Generally you only need two boot wims…. one for x86 and one for x64…. every now and again, you will run into a situation where you need another, but its reasonably rare…. this is far cry from a customer who had 20-odd… and wondered why WDS was taking so long to start.
On boot wims – remember that the only drivers you will ever need to import are either network or mass storage drivers… and that the driver version must match the winPE version… i.e. windows 7 drivers should be imported for WinPE3.x versions.

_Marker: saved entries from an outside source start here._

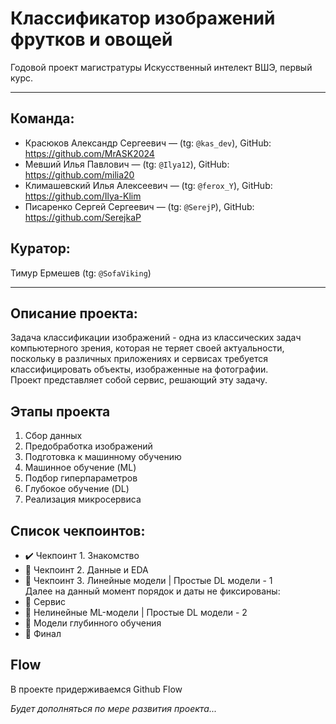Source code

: # **Классификатор изображений фрутков и овощей**
Годовой проект магистратуры Искусственный интелект ВШЭ, первый курс.
___
## Команда:
- Красюков Александр Сергеевич — (tg: `@kas_dev`), GitHub: https://github.com/MrASK2024
- Мевший Илья Павлович — (tg: `@Ilya12`), GitHub: https://github.com/milia20
- Климашевский Илья Алексеевич — (tg: `@ferox_Y`), GitHub: https://github.com/Ilya-Klim
- Писаренко Сергей Сергеевич — (tg: `@SerejP`), GitHub: https://github.com/SerejkaP

## Куратор:
Тимур Ермешев (tg: `@SofaViking`)  
___
## Описание проекта:
Задача классификации изображений - одна из классических задач компьютерного зрения, которая не теряет своей актуальности, поскольку в различных приложениях и сервисах требуется классифицировать объекты, изображенные на фотографии.   
Проект представляет собой сервис, решающий эту задачу.

## Этапы проекта
1. Сбор данных
2. Предобработка изображений
3. Подготовка к машинному обучению
4. Машинное обучение (ML)
5. Подбор гиперпараметров
6. Глубокое обучение (DL)
7. Реализация микросервиса

## Список чекпоинтов:
- ✔️ Чекпоинт 1. Знакомство  
- 🚫 Чекпоинт 2. Данные и EDA  
- 🚫 Чекпоинт 3. Линейные модели | Простые DL модели - 1  
Далее на данный момент порядок и даты не фиксированы:  
- 🚫   Сервис  
- 🚫   Нелинейные ML-модели | Простые DL модели - 2  
- 🚫   Модели глубинного обучения  
- 🚫   Финал  

## Flow
В проекте придерживаемся Github Flow

*Будет дополняться по мере развития проекта...*
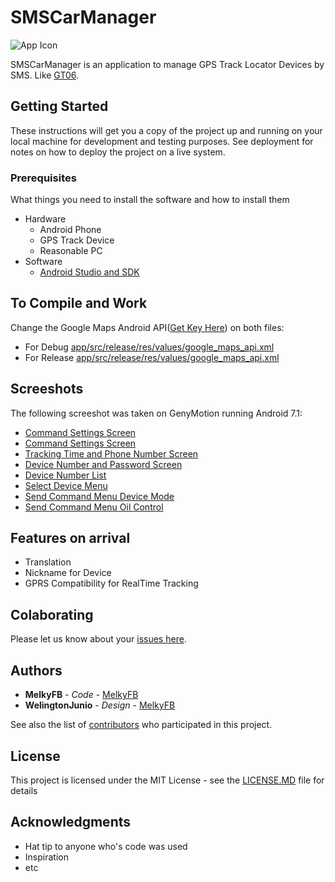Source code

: # SMSCarManager

![App Icon](https://raw.githubusercontent.com/MelkyFB/smscarmanager/master/app/src/main/res/mipmap-xxxhdpi/ic_launcher.png)

SMSCarManager is an application to manage GPS Track Locator Devices by SMS. Like [GT06](https://www.amazon.com/QZTELECTRONIC-GT06-Mini-Tracker-Locator/dp/B01M65LXTB).

## Getting Started

These instructions will get you a copy of the project up and running on your local machine for development and testing purposes. See deployment for notes on how to deploy the project on a live system.

### Prerequisites

What things you need to install the software and how to install them

* Hardware
   * Android Phone
   * GPS Track Device
   * Reasonable PC
* Software
   * [Android Studio and SDK](https://developer.android.com/studio/index.html?hl=pt-br)
   
## To Compile and Work

Change the Google Maps Android API([Get Key Here](https://console.cloud.google.com/apis/api/maps_android_backend/overview?project=never-never-136912&hl=pt-BR)) on both files:
* For Debug [app/src/release/res/values/google_maps_api.xml](app/src/debug/res/values/google_maps_api.xml)
* For Release [app/src/release/res/values/google_maps_api.xml](app/src/release/res/values/google_maps_api.xml)

## Screeshots

The following screeshot was taken on GenyMotion running Android 7.1:

* [Command Settings Screen](http://imgur.com/DQ8bjKK)
* [Command Settings Screen](http://imgur.com/QEhDUls)
* [Tracking Time and Phone Number Screen](http://imgur.com/6K7z7Db)
* [Device Number and Password Screen](http://imgur.com/6qIGE7Z)
* [Device Number List](http://imgur.com/rL0Ybx6)
* [Select Device Menu](http://imgur.com/wbRIZMt)
* [Send Command Menu Device Mode](http://imgur.com/Z4oCl5U)
* [Send Command Menu Oil Control](http://imgur.com/KvolvTj)

## Features on arrival

* Translation
* Nickname for Device
* GPRS Compatibility for RealTime Tracking


## Colaborating

Please let us know about your [issues here](https://github.com/MelkyFB/smscarmanager/issues).

## Authors

* **MelkyFB** - *Code* - [MelkyFB](https://github.com/MelkyFB)
* **WelingtonJunio** - *Design* - [MelkyFB](https://github.com/WelingtonJunio)

See also the list of [contributors](https://github.com/MelkyFB/smscarmanager/graphs/contributors) who participated in this project.

## License

This project is licensed under the MIT License - see the [LICENSE.MD](LICENSE.MD) file for details

## Acknowledgments

* Hat tip to anyone who's code was used
* Inspiration
* etc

General Reference/Production build silliness
“My builds are slow…. ” – “ok, so see how you have Win7 and office 2010 in your reference build and everything else in your prod build…. what do you expect ? <another pearler here was a client who had machines on the other side of a router with a 100mb interface…. this was of course SCCM’s fault!>
Scripts written to set the SCCM client cache size…. when you could just use the install property <SMSCACHESIZE>. Don’t create work for yourself when built in SCCM or MDT scripts already have the ability to do what your after.
Reference builds without windows updates applied – followed by complaints that updates take a long time to install post production build.
As a general rule – most things should go in your reference build if you want everyone to have the program. The biggest exception here is antivirus, which we generally leave in the prod build as its a hassle causer. A great example here is the Adobe CS suite…. sure, its massive… but if you have a site license (like many schools) – you can either have a production build which blows out to 30-35 minutes because of the extra size of the captured reference with it included…. or you can actually install it in your prod build and wait 90 minutes plus for the install.